Haftbefehl für Stalking
Ein etwa sechzig Jahre alter Mann wurde soeben von der Polizei verhaftet. Begründung: Er habe in den letzten Wochen mehreren Frauen Zettel vor die Wohnungstüren gelegt, die heftige sexuelle Sprüche und krasse Beleidigungen enthielten. Verwunderlich ist, dass ihm die Frauen fast alle weitgehend unbekannt waren. Die reagierten nicht nur geschockt, sondern vor allem erschreckt. Der Tatvorwurf lautet also auf Nachstellung und Beleidigung. Das Amtsgericht München erließ daraufhin einen Haftbefehl gegen den Beschuldigten mit der Begründung, der Tatnachweis sei wegen der vorliegenden Zettel so gut wie geführt und Haftgrund sei Fluchtgefahr. Haftgrund der Fluchtgefahr ergibt sich im vorliegenden Fall daraus, dass der Beschuldigte wohnsitzlos ist und in der letzten Zeit lediglich im Obdachlosenasyl in der Pilgersheimerstrasse genächtigt hat. Da er vielfach vorbestraft ist wurde von der Ermittlungsrichterin am Amtsgericht München ohne großes Federlesen die Fluchtgefahr bejaht.
Der Beschuldigte selbst bestreitet den Tatvorwurf nicht. Er hat bereits einen erheblichen Teil seines Lebens im Knast verbracht. Auch so banal erscheinender Tatvorwürfe wie Beleidigung und Nachstellung, – also Stalking, – können daher nicht nur einen Haftbefehl zur Folge haben, sondern durchaus in eine unbedingte Freiheitsstrafe münden.

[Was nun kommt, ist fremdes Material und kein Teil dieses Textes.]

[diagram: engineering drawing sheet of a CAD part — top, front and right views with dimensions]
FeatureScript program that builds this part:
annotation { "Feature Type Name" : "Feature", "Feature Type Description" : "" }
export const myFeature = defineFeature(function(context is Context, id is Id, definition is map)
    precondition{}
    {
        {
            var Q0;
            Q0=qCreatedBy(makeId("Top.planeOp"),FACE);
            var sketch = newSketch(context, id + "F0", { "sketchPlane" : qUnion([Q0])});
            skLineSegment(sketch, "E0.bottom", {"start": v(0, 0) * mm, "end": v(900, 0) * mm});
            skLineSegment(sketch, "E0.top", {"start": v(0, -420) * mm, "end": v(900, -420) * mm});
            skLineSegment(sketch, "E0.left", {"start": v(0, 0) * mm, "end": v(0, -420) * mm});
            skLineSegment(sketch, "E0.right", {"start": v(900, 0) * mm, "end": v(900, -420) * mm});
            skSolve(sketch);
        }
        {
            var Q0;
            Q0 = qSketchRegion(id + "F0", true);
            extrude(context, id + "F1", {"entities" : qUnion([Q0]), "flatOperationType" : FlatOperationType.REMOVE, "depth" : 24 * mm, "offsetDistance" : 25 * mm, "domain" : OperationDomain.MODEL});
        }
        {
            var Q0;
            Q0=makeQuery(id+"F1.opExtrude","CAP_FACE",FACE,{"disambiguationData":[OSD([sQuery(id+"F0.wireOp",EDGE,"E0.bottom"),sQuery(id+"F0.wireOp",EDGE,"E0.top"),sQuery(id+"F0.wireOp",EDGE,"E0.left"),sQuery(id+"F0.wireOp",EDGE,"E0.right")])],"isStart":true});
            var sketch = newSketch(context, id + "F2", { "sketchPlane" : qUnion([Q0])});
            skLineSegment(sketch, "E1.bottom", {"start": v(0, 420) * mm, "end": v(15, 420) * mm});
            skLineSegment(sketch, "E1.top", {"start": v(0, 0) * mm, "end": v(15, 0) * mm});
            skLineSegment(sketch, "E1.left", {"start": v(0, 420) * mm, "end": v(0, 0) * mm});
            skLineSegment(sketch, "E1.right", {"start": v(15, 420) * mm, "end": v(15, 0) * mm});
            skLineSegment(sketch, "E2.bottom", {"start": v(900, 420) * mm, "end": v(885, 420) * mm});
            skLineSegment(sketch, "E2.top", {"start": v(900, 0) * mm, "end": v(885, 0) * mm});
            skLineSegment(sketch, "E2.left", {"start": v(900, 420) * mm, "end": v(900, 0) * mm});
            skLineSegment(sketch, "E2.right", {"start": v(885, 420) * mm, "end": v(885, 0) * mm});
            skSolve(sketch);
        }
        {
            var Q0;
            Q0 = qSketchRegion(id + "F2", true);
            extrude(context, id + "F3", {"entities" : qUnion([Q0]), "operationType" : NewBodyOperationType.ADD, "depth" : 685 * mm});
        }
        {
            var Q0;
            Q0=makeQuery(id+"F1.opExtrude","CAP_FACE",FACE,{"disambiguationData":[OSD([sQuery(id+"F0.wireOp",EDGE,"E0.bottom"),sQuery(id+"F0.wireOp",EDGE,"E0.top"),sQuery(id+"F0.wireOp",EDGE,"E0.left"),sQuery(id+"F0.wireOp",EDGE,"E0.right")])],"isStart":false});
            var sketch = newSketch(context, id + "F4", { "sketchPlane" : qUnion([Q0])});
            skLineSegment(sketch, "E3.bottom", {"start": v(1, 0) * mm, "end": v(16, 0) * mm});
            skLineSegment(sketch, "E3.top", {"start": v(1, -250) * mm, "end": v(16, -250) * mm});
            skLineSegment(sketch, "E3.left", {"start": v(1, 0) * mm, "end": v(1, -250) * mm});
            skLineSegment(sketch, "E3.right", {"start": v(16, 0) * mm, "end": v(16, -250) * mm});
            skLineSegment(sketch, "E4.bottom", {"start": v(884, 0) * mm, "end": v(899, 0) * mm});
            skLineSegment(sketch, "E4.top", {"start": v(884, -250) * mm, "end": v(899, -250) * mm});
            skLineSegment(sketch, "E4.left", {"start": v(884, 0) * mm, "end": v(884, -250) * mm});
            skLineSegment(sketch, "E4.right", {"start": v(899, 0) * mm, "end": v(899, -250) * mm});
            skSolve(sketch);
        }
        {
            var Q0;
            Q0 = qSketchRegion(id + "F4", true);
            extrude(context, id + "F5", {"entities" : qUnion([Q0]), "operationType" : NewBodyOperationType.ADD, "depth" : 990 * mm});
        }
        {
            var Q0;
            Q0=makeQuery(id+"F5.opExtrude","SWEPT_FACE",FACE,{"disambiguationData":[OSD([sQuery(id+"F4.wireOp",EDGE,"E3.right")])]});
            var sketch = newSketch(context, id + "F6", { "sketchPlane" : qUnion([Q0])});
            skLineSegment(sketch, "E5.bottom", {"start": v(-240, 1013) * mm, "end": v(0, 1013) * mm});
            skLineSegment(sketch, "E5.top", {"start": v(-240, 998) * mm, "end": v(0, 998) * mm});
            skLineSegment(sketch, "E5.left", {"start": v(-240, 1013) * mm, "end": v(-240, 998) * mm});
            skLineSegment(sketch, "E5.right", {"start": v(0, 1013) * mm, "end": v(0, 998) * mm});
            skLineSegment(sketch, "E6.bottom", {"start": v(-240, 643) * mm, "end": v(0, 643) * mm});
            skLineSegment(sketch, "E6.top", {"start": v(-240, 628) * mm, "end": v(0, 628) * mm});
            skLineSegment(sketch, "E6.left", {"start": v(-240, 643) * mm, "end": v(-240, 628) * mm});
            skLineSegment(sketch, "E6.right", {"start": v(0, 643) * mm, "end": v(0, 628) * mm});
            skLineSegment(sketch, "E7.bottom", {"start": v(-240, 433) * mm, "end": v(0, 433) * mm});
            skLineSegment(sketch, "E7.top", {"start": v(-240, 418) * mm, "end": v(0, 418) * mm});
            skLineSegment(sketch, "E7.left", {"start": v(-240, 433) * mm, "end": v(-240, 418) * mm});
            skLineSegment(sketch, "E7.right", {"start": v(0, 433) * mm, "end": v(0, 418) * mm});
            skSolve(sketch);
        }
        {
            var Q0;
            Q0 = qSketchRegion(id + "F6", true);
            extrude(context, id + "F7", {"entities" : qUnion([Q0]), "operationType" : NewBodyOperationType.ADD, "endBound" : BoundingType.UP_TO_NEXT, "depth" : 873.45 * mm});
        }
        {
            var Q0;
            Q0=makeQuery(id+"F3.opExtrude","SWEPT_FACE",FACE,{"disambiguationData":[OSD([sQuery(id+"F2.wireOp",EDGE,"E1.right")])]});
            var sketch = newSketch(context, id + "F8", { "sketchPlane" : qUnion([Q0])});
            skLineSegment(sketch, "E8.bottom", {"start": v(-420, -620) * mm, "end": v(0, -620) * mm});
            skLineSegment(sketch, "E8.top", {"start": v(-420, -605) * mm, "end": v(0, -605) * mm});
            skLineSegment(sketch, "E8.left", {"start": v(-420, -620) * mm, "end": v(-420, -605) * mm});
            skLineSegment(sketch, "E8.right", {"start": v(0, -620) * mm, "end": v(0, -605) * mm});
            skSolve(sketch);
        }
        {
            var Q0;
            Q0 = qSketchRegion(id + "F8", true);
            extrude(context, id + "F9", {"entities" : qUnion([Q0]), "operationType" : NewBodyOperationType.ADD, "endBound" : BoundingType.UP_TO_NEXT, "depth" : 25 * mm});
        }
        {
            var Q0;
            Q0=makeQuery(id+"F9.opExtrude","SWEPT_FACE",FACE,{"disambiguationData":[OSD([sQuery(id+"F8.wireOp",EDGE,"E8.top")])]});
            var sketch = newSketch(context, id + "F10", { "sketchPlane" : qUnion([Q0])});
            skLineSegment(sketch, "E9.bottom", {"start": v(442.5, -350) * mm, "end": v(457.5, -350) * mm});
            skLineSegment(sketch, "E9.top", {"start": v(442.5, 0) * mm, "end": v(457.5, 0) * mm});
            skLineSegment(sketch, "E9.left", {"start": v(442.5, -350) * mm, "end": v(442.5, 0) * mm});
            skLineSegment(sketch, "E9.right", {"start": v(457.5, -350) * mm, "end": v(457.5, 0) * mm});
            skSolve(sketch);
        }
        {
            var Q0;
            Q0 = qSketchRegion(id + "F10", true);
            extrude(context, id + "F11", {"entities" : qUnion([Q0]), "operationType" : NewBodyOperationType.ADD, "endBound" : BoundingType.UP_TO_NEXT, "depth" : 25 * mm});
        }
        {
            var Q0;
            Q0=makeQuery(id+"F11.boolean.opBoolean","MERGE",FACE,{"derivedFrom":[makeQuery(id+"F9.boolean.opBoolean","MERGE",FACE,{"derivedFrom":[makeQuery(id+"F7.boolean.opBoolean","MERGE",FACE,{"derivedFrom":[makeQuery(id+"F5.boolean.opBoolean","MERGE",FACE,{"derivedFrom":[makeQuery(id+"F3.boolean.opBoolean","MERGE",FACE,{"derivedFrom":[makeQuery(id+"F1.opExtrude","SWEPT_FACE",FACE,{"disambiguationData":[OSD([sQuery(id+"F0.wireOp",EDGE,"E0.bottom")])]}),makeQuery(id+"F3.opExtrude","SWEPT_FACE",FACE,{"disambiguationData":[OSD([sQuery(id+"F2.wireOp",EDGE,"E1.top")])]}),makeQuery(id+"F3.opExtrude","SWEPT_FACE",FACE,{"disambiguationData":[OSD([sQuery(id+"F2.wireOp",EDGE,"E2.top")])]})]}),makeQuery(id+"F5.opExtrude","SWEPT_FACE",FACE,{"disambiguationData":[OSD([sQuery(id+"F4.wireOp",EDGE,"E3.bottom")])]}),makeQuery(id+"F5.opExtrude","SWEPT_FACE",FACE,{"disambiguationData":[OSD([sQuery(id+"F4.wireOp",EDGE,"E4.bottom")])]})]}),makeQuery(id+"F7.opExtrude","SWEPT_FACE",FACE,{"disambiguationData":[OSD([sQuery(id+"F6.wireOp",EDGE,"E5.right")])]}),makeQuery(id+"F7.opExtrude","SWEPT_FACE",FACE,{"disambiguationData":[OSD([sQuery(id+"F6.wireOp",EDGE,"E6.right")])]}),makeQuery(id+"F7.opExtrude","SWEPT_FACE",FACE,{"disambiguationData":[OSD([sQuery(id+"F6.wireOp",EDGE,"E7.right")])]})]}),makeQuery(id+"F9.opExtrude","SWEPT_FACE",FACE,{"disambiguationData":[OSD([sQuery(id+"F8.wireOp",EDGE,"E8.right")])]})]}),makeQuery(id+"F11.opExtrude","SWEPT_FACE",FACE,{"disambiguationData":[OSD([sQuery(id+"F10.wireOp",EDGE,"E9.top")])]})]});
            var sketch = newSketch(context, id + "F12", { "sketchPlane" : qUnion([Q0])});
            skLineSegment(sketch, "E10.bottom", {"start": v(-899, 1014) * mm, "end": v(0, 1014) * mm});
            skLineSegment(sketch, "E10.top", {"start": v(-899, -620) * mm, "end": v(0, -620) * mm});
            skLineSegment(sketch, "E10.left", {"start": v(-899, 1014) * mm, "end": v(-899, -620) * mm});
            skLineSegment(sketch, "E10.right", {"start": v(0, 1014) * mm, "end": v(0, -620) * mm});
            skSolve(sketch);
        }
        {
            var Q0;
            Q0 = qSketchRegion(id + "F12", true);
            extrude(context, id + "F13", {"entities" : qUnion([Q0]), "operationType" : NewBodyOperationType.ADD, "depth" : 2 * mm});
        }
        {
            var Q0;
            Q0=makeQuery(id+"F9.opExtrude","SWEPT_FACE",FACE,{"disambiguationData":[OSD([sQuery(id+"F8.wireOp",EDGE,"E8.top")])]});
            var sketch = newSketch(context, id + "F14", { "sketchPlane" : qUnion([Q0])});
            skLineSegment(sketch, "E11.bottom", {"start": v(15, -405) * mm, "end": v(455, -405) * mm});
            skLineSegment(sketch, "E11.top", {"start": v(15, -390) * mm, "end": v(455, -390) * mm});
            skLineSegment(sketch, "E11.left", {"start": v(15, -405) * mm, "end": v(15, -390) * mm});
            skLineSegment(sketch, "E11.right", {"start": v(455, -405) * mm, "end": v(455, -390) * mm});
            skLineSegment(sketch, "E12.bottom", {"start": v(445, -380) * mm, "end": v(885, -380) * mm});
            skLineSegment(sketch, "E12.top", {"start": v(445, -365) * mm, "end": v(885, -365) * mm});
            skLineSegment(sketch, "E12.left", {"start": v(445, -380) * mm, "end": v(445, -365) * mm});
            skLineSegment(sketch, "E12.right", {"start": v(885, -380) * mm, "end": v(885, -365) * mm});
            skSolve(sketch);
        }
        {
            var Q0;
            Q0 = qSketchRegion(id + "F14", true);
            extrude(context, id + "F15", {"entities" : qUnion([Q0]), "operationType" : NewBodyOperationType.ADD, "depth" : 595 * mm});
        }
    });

Der Beschuldigte muss sich nun als erstes darum bemühen, für den Richter eine Erklärung für sein Verhalten zu finden, und dann hoffen, dass ihm das Amtsgericht München die verbüßte Untersuchungshaft bei der Berechnung der Freiheitsstrafe so anrechnet, daß er zumindest nach der Urteilsverkündung wieder raus kommt.